My concern is really with the pattern we keep seeing of people experiencing privilege complaining about being shut out by people who do not experience that privilege. Even if something unfair was said, that kind of approach just silences voices already being silenced and I ultimately find that to be really counterproductive. It comes off as privileged people screaming "Make this about me" and that's also unfair. We can do better. Fat acceptance is for all of us, but that doesn't mean some perspectives need to be made less visible for the benefit of others. That's not a solution.
FA conversations have multiple layers, there are ranges, nuances and complexities, and that's really o.k. Some convos on the fatosphere don't apply to me, some of them do: I only wish more people could see that as well.
FROM: The Dandelion Thief.
Its so hard to convince people that they're privileged at all. Its slightly easier for me, I suppose, since there isn't any kind of privilege I don't have, so people tend to listen to me when they would ignore other people. But its still damned hard.

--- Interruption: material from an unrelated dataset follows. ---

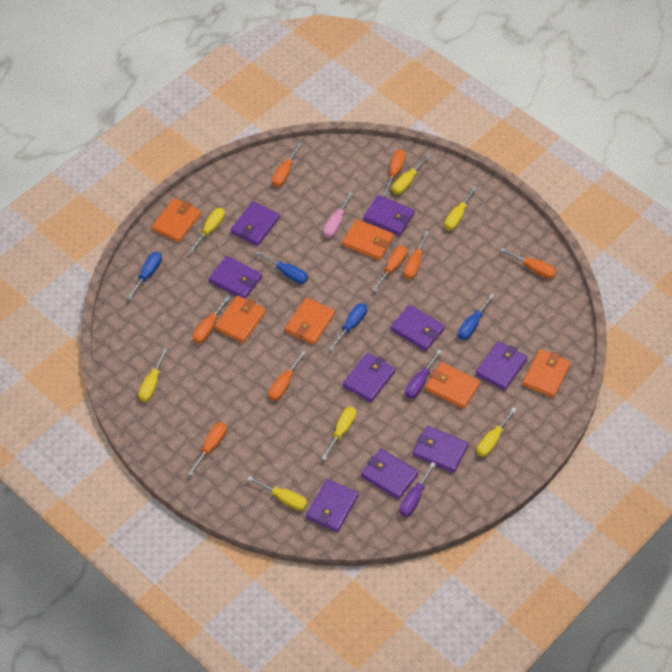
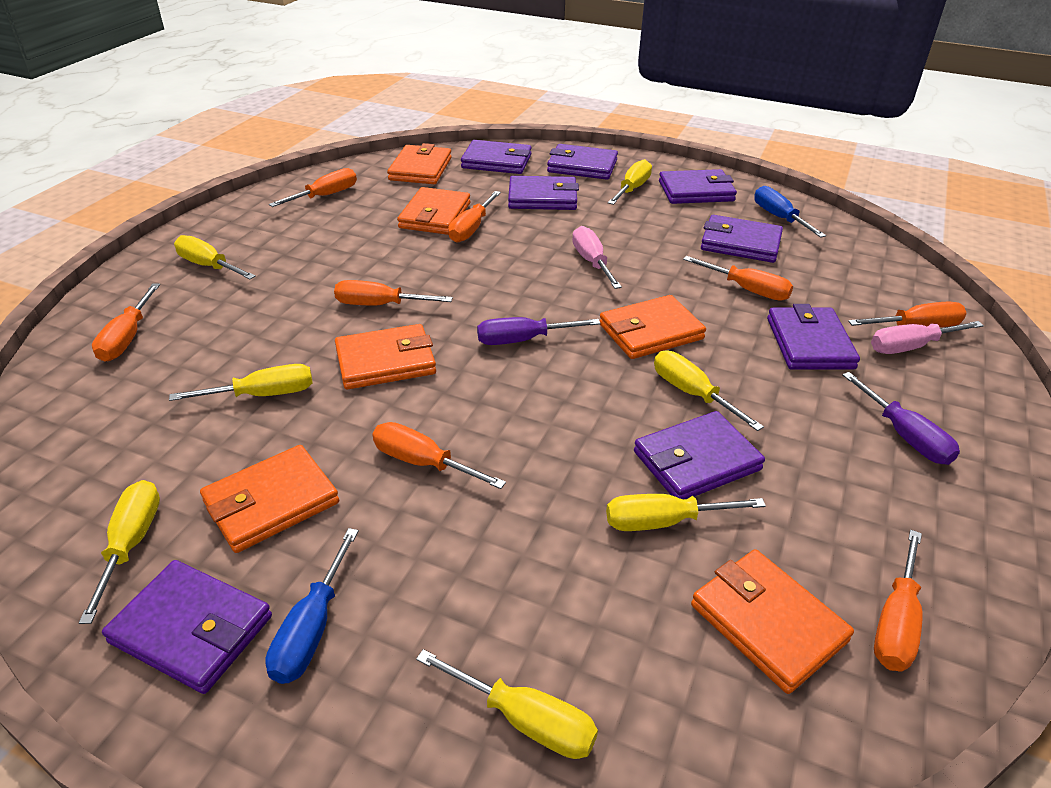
blue screwdriver: [127,252,162,300] [255,251,308,284] [329,303,367,351] [458,293,495,340] = 4 -> [265,528,359,684] [754,186,826,238] = 2
pink screwdriver: [323,192,354,238] = 1 -> [572,226,622,289] [871,321,984,354] = 2
purple wallet: [209,256,262,299] [231,201,280,246] [306,479,359,532] [343,353,395,402] [361,449,419,500] [363,195,415,236] [391,305,445,351] [413,426,469,473] [476,341,527,391] = 9 -> [102,560,272,694] [461,140,532,174] [508,176,579,210] [547,144,618,180] [634,411,765,499] [659,169,737,204] [701,215,783,263] [767,304,860,370] = 8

You beat me to it again. As a (male) minority within the 'sphere you would figure some folks might get it. That a Bull-in-a-china-shop attitude is not going to go over well. Nor is it conducive to constructive dialogue. Yah know, since an over-reliance on strict confrontation only serves to paint a person as an ass or a troll. Whatevever.
Personally, I lean towards a more inclusive philosophy where the whole 'who's fat and who's not' debate is concerned. Recognizing that, due to media mind fuckery / BMI inconsistency / just plain difference of opinion, there is no real definition of who is or isn't fat. With some people it's nearly entirely subjective. There's also the consideration, as you' pointed out, that you don't have to be fat to join or advocate for fat acceptance. The problem, I think, with this particular turn on the merry-go-round, is Tumblr itself. By it's very nature response / commenting on Tumblr is almost reflex driven / reactionary. Folks see something on their dashboards and, sometimes before they even know what it's about, are firing off comments so that barely controlled chaos is the norm.
Being able to post fast and loose, from anywhere, at anytime is cool and all, but there's something to be said for a format where people are encouraged to do a bit more, in-depth, reading and research. That is, before the impulse to pledge undying allegiance, drop a STFU Bomb, or blast their Opinion Vuvuzela hits. Maybe I'm too old fashioned. Or maybe I'm just old.